In the R&D world it's "To the loser belong the spoils" (if you play your cards right). Our expert on getting ahead tells how, when failure strikes, you can salvage your career
In earlier installments (January, March) we have seen how a person can rise in the technical hierarchy by having the right amount of incompetence or by artificially adding crises to compensate for his own excessive perfection. But what about the person with more than the desired amount of natural imperfections? Can a person succeed if his own incompetence prevents him from staying below the maximum tolerable crises level?
Fortunately for most, the answer is yes. There is hope of promotion even for the truly incompetent. However, a good appreciation is needed of the Law of Failure:
Technology abhors little failures
but rewards big ones.
Consider, for example, the problem faced by two corporate officers trying to select a manager for an important development project. The first person under consideration managed three minor projects in the past and each one failed. Such a person is clearly not the right choice! The second person has successfully managed several small projects and is thus a very good candidate. The third person, however, had managed a project that became one of the largest technical failures in the history of the company. As a result, he had greater technical management experience than either of the other candidates and had, no doubt, learned a great deal from the failure.
The corporate officers had the wisdom to know that failure in high-technology projects is frequently unavoidable. So, after due consideration, they selected the third candidate to manage the new project.
Seems unlikely? Not at all! When management is forced to choose between a person with demonstrated successes in small projects and a person with a. demonstrated failure in a large project, it more often than not opts for the large failure.
For the ambitious technocrat, the Law of Failure provides an obvious course of action that is summarized by a corollary to the law: If you must fail, fail big. An important refinement to this corollary is knowing the optimum timing for big failures. The mathematics for this is quite difficult, but the resultant curve (in the accompanying figure) can be discussed simply. Curve A is the optimum strategy for introducing crises; it was discussed in an earlier installment. Curve B shows what to do if you find yourself unavoidably too far above curve A.

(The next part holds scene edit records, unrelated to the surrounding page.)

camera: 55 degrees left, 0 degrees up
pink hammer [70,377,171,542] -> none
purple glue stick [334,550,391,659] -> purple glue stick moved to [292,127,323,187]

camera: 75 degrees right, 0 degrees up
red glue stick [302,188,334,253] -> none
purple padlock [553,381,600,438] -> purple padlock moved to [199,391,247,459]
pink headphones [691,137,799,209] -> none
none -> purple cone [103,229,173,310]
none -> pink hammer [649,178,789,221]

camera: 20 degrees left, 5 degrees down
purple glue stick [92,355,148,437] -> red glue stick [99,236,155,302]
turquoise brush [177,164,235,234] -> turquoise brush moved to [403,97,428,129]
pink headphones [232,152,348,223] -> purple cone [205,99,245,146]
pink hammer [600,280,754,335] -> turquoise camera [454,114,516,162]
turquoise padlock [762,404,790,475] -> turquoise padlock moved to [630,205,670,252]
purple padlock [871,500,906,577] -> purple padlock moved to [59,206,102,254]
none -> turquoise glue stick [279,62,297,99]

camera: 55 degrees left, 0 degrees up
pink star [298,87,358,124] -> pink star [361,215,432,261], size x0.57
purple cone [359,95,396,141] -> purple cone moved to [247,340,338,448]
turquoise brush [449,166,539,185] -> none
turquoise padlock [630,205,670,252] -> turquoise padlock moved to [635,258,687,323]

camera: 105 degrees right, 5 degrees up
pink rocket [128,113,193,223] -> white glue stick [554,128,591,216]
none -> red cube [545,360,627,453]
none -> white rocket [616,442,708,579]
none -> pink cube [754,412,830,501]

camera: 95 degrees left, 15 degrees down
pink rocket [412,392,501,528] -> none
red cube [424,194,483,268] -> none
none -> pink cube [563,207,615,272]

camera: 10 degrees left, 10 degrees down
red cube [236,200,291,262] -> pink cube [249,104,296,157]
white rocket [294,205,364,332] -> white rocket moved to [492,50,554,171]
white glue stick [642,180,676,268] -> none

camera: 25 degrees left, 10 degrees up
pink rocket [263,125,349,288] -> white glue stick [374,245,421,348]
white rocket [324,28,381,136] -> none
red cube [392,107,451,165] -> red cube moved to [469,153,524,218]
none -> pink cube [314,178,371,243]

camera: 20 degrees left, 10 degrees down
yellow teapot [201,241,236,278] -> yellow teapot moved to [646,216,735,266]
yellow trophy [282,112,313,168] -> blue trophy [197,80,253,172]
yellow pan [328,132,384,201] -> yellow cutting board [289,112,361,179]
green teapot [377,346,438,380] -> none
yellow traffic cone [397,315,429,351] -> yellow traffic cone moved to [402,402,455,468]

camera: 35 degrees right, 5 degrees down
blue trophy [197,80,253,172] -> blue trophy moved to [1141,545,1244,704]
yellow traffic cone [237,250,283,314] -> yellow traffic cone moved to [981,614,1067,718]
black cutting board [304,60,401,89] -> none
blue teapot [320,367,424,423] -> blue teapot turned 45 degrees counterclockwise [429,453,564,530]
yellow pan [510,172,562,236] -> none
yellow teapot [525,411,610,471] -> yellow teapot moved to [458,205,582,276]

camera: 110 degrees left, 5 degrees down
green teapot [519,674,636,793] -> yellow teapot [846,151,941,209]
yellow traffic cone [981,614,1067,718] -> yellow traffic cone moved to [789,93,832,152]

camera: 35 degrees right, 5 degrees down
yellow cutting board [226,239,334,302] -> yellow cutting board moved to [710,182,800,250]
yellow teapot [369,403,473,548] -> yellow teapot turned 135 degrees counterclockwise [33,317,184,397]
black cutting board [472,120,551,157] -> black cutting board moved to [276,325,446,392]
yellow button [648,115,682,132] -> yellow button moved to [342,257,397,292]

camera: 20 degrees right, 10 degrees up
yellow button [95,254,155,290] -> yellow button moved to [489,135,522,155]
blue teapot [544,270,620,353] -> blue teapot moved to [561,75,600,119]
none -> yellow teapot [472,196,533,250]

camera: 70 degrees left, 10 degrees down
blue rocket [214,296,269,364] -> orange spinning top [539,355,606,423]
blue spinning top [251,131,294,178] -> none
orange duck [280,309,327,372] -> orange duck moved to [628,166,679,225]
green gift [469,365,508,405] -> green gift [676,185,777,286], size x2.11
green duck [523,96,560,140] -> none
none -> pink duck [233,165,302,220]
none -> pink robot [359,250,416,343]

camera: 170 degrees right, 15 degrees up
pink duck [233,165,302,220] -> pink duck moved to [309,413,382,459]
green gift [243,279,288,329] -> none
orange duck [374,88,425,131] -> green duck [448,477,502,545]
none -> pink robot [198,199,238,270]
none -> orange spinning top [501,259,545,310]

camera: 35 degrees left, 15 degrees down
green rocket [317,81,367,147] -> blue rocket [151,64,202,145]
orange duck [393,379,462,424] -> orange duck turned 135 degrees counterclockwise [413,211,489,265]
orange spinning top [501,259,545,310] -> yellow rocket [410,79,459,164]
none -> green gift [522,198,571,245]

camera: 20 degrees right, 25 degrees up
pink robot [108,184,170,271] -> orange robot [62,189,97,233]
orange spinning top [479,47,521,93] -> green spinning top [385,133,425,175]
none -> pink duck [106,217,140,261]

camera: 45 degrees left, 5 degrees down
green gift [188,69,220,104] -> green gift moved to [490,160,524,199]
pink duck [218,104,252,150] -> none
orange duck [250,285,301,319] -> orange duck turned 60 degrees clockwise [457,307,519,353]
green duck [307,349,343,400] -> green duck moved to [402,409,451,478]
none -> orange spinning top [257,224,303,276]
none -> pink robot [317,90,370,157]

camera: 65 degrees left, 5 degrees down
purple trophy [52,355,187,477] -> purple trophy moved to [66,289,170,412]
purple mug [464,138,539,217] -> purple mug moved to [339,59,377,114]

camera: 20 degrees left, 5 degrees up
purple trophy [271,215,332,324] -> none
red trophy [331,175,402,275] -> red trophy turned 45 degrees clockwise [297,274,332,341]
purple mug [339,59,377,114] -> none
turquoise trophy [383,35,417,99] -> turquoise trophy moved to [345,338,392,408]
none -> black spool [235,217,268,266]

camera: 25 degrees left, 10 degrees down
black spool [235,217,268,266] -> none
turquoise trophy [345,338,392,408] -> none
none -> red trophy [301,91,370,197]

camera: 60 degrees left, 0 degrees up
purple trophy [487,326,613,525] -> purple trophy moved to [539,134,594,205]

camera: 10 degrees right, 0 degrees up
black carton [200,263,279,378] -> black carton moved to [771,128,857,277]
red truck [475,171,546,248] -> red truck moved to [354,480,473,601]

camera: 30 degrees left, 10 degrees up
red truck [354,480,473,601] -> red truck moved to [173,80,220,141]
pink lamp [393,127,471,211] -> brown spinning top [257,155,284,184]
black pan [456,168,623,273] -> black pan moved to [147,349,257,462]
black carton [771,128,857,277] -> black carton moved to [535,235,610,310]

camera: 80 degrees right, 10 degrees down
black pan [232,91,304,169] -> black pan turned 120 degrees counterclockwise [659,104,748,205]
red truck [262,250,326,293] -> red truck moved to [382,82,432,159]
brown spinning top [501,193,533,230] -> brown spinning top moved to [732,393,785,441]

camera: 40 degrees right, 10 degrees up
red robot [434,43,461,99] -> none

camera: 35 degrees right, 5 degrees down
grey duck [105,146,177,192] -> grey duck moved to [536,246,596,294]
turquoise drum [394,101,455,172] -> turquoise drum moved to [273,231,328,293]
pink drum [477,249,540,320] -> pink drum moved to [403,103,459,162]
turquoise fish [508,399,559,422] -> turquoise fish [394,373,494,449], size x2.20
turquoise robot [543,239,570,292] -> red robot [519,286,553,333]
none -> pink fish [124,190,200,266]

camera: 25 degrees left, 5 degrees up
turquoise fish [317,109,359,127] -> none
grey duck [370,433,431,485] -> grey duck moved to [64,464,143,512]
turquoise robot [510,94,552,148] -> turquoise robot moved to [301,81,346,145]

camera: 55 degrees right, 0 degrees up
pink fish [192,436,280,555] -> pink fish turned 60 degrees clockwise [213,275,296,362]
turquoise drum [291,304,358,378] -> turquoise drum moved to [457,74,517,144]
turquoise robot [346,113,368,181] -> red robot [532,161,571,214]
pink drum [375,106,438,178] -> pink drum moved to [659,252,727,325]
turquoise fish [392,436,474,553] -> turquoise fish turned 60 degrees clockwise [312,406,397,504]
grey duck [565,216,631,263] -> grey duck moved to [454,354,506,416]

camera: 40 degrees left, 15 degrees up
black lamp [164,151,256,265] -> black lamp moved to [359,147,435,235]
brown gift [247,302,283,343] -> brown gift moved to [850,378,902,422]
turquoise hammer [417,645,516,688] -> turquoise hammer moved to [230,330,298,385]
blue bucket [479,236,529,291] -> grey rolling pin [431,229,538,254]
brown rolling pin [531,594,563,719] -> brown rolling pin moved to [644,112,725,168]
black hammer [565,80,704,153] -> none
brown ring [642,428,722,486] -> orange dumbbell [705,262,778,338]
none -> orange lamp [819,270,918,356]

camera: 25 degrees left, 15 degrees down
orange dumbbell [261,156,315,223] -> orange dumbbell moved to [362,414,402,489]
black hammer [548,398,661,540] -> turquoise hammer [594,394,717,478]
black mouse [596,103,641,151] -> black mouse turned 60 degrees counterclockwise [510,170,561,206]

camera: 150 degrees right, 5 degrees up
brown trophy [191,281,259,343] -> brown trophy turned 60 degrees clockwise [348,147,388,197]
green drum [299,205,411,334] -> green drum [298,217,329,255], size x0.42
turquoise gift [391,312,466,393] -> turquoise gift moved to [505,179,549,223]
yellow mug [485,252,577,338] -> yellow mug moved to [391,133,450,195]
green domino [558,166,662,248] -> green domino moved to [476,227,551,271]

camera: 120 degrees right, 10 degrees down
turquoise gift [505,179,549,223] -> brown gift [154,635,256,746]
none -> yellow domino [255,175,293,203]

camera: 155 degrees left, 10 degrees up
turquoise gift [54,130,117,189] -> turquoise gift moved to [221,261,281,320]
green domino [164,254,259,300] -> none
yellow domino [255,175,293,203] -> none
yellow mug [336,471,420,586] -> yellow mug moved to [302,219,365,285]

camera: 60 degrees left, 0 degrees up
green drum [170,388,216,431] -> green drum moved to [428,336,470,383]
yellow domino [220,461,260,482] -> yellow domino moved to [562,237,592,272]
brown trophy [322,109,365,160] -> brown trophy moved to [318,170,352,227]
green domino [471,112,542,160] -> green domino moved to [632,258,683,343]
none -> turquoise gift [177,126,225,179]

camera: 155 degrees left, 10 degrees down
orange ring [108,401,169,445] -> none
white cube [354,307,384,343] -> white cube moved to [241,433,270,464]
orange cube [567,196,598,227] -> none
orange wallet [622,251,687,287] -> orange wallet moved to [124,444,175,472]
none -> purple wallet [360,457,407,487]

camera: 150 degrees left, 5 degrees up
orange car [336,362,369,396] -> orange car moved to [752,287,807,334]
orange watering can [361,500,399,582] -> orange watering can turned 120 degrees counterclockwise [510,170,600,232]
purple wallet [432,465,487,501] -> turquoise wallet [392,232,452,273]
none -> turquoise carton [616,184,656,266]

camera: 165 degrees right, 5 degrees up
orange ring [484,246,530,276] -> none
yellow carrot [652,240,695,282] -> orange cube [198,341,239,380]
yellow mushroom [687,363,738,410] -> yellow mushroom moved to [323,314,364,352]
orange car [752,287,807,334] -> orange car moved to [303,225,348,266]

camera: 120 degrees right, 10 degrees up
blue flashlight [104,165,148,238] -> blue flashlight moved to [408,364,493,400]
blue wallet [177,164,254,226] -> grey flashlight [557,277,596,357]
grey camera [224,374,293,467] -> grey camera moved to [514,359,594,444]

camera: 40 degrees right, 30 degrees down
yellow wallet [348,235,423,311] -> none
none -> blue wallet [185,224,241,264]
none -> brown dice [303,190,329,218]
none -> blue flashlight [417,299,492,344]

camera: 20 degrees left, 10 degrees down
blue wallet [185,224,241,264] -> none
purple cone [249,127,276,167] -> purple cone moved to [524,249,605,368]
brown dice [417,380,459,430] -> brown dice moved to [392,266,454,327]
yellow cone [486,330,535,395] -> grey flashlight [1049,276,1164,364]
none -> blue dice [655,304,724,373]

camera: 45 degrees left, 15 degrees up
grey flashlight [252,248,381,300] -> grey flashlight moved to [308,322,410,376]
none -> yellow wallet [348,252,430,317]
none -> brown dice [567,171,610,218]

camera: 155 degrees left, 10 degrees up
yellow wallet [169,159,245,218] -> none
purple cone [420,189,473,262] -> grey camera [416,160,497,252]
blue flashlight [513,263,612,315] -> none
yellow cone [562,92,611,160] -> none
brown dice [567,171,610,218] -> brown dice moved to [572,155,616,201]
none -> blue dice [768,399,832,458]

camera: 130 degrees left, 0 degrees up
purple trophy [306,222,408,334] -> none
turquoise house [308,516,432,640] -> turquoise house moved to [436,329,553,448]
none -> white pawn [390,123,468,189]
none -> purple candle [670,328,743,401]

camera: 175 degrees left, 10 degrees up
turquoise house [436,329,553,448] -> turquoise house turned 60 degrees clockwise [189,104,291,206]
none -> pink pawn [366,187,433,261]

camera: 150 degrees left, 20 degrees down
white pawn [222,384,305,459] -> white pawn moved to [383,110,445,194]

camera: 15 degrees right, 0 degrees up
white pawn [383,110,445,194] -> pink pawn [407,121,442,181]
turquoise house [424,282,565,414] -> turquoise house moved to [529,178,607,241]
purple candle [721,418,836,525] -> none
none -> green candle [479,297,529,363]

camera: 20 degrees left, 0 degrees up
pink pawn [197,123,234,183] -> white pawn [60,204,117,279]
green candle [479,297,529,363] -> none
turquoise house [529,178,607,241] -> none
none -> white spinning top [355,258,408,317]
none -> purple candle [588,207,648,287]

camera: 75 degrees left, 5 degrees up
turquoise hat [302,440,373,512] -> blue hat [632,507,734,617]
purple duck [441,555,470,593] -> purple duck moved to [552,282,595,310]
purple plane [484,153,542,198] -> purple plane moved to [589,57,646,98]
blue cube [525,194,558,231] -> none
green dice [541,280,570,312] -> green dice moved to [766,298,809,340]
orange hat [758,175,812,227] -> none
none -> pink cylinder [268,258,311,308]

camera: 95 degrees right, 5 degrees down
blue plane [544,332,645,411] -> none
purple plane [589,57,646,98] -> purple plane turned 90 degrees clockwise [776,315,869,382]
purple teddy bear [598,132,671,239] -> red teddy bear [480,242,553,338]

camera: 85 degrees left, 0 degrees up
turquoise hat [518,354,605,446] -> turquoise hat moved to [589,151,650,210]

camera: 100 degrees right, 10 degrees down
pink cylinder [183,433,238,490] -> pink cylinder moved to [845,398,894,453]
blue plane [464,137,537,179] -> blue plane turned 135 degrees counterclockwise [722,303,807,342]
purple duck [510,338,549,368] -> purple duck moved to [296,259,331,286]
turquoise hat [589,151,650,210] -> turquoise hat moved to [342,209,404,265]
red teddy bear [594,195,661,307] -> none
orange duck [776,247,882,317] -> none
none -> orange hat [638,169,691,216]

If one's level of crises exceeds two-thirds of the dismissal level before time to (when the earliest promotion might be expected) quick action is needed. New crises should be introduced as rapidly as possible in order to pass quickly through the zone of minor failure. Every effort should be made to exceed the major failure level in a time less than 2to. Once a person is "safely" above the major failure level, his job is once again secure. Management will be unable to find anyone "qualified" to take over such a project.
It is generally best to stop increasing the level of crises before the company becomes bankrupt. However, there is a more advanced ploy in which the company actually is driven into bankruptcy. In the simple version presented here, the manager holds the level of crises above the major failure level but below the bankruptcy level until he and top management solve the problem. An important aspect of the solution must of course be a satisfactory new assignment for the troubled technologist.
Some scholarly individuals have suggested that a technologist should not waste his time trying to follow the controlled introduction of crises of curve A. Rather, he should immediately target a course to get above the major failure level as quickly as possible. This suggestion, however, fails to take proper account of the uncertainties at each step.
My analysis shows that a person who follows curve A has a probability of being promoted before time 2to of 97.3 per cent. Thus, if one assumes ten promotions will be required to reach the top, the probability of getting there through ten consecutive promotions is quite good: 76.1 per cent.
On the other hand, it is in no sense a certainty that every big failure will be followed by a big promotion. My studies show, in fact, that the probability is only slightly better than 50-50; that is, 57.4 per cent. Assuming that five big promotions are needed to get to the top, the probability of getting there through five big failures is thus 6.2 per cent, or only about twice as good as the probability, in tossing a coin, of turning up heads five times in a row.
Most people would not be willing to risk their careers on odds like this. However, for the person of virtually no technical competence at all, the path of big failures does provide a 6.2 per cent chance of reaching the very-top!